It may be the most unpredictable general election in Northern Ireland for many years but one outcome is certain - at least three constituencies will have new MPs come 6 May.
Three of the best known political figures are retiring - the former SDLP leader John Hume; his long-time deputy Seamus Mallon and the Ulster Unionist MP for South Belfast, the Reverend Martin Smyth.
John Hume will not contest the Foyle seat in the general election
They have a combined age of 210; and 64 years experience at Westminster between them.
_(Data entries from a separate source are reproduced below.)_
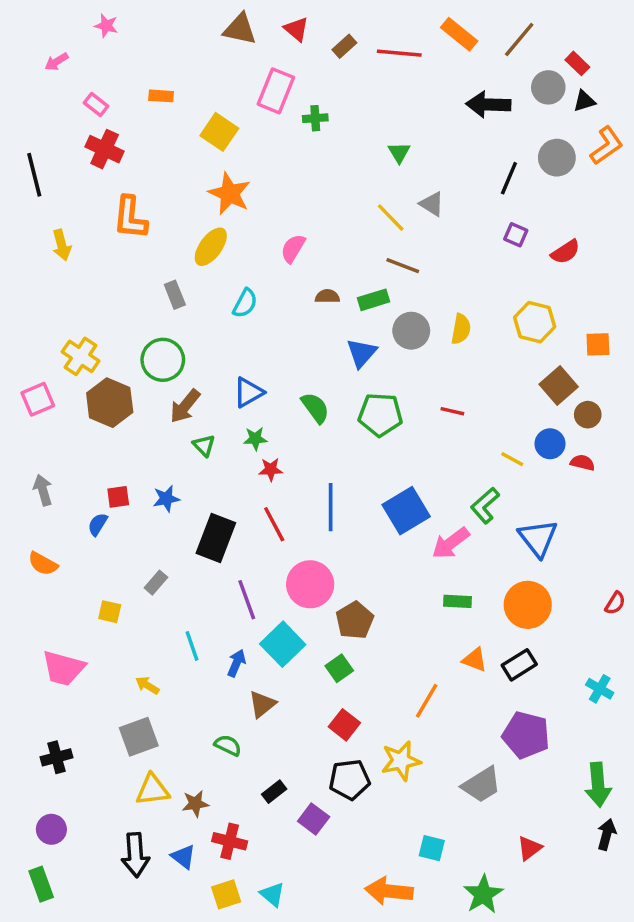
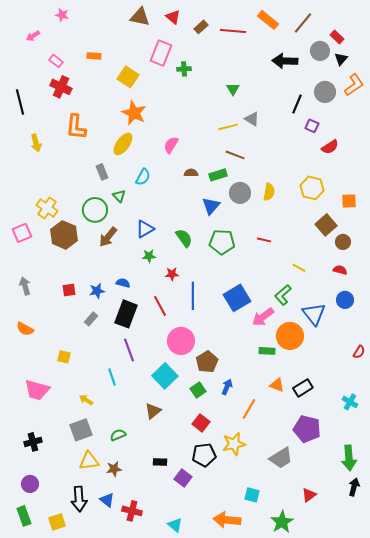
black triangle: (584, 101) -> (341, 59), turned -32
yellow line: (391, 218) -> (228, 127), turned -60
purple square: (516, 235) -> (312, 126), moved
blue circle: (550, 444) -> (345, 300), moved
green triangle: (204, 445) -> (119, 196), moved
red star: (271, 469) -> (172, 274), moved
blue semicircle: (98, 524) -> (123, 283), moved, turned 72
gray rectangle: (156, 583) -> (91, 319), moved
purple line: (247, 600) -> (129, 350), moved
orange circle: (528, 605) -> (290, 336), moved
blue arrow: (236, 663) -> (227, 387), moved
green semicircle: (228, 745) -> (118, 435), moved, turned -49
black rectangle: (274, 792) -> (160, 462), turned 40
red cross: (230, 841) -> (132, 511), moved
yellow square: (226, 894) -> (57, 522), moved
cyan triangle: (272, 894) -> (175, 525), moved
But now three new - or not so new - faces will take their place.
There's no question Mr Hume's exit is the most notable - if the most predictable.
Nobel Peace prize winner; friend of prime ministers and presidents; and perhaps the key figure in the peace process.
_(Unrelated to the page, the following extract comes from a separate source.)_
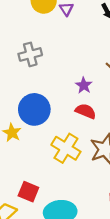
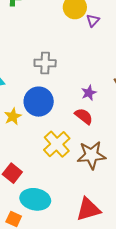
gray cross: (30, 54) -> (45, 63), moved

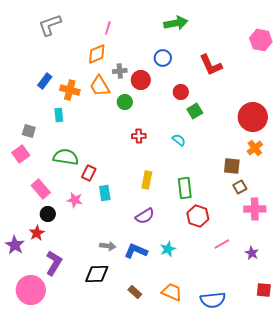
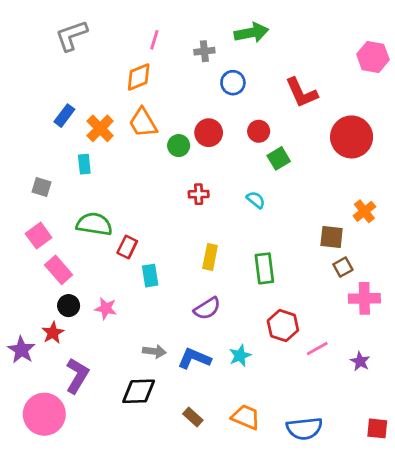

It's been a long political goodbye.
He has already handed over the reigns of the party to his protege, fellow Derry-man Mark Durkan; and last year he retired as an MEP after 25 years distinguished service in Strasbourg and Brussels.
Problem is the SDLP could not defend the seat which went instead to Sinn Fein's Bairbre de Brun.
Now Mr Durkan is desperately trying to avoid the same fate as he seeks to follow Mr Hume as MP for Foyle.
Sinn Fein's Conor Murphy is favourite to take Mr Mallon's seat
Seamus Mallon - more blunt and perhaps more in tune with grassroots nationalism than Mr Hume - made a formidable number two.
Were he a little younger he would have been an obvious successor - a man who would have relished the challenge now posed to the SDLP by Sinn Fein.
But he and Mr Hume grew old together - along with a generation of SDLP figures like Brid Rodgers, and Eddie McGrady who at 69 will now fight on alone as he seeks to defend his seat in South Down.
Mr McGrady is thought to have a very good chance of being returned - but Sinn Fein's Conor Murphy is hot favourite to take the Newry and Armagh seat held by Mr Mallon since 1986.
The fight to follow Mr Smyth is likely to be one of the toughest of this election.
He has held South Belfast since a by-election in February 1982, following the IRA murder of his friend, the Reverend Robert Bradford.
Rev Martin Smyth has been an MP since 1982
A leading critic of the Good Friday Agreement and the policies of his party leader David Trimble, whom he challenged for the leadership in March 2000, Martin Smyth hasn't even had to face a contest from the DUP for many elections.
But Michael McGimpsey, who will now fight the seat for the Ulster Unionists, is from the opposite wing of the party to Mr Smyth.
He's a strong advocate of the Agreement and thus will face a strong DUP challenge.
The obvious danger for both parties is that they could split the vote to such an extent that the SDLP's Alasdair McDonnell could come through and win - though it is perhaps unlikely.